When x = 0: A' = 0 and A" < 0
Hence, maximum A when x = 0
Maximum A = 3 (4 - 0²) = 12 (square units)

A = 3(4 - x²)
For max area find derivative of A and equate to 0
dA = 3(-2x)
dA = -6x
0 = -6x
x=0

For max area, A = 3(4-0²) = 12 sq units

This can be handled in a simple algebraic way. The vertex of the parabola y = ax2 + bx + c occurs when x = -b/(2a). In this problem b = 0, so the maximum occurs when x = 0 and A = 12

A = 3(4 - x²) = 12 – 3x²
differentiate and set equal to zero to get max/min
dA/dx = –6x = 0
x = 0
in other words, there is a max, and at x = 0
which is A = 12

you can see that by looking at the equation, A = 12 – 3x²
for x = 0, the A = 12, and as x increases, the area decreases, hitting zero for x = 2.

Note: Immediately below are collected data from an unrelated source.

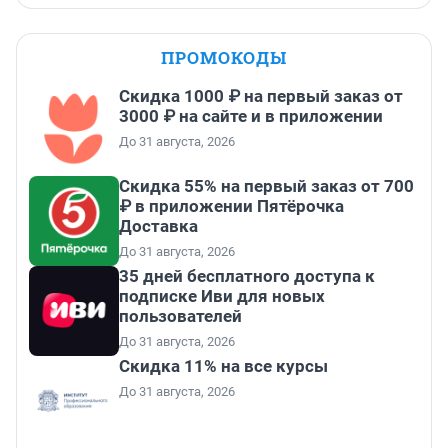
ПРОМОКОДЫ
Скидка 1000 ₽ на первый заказ от
3000 ₽ на сайте и в приложении
До 31 августа, 2026
Скидка 55% на первый заказ от 700
₽ в приложении Пятёрочка
Доставка
До 31 августа, 2026
35 дней бесплатного доступа к
подписке Иви для новых
пользователей
До 31 августа, 2026
Скидка 11% на все курсы
До 31 августа, 2026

for x values <0 or >2, the function is not defined, as area cannot be negative.

Her area grows with x until the rate of increase dA/dx = 0 and it grows no more. That's the max.

We have A = 12 - 3x^2

So we have dA/dx = 0 = - 6x and x = 0.

There is no max on x. In fact, when we look at the A function we see that it forms a parabola, which has no maxium.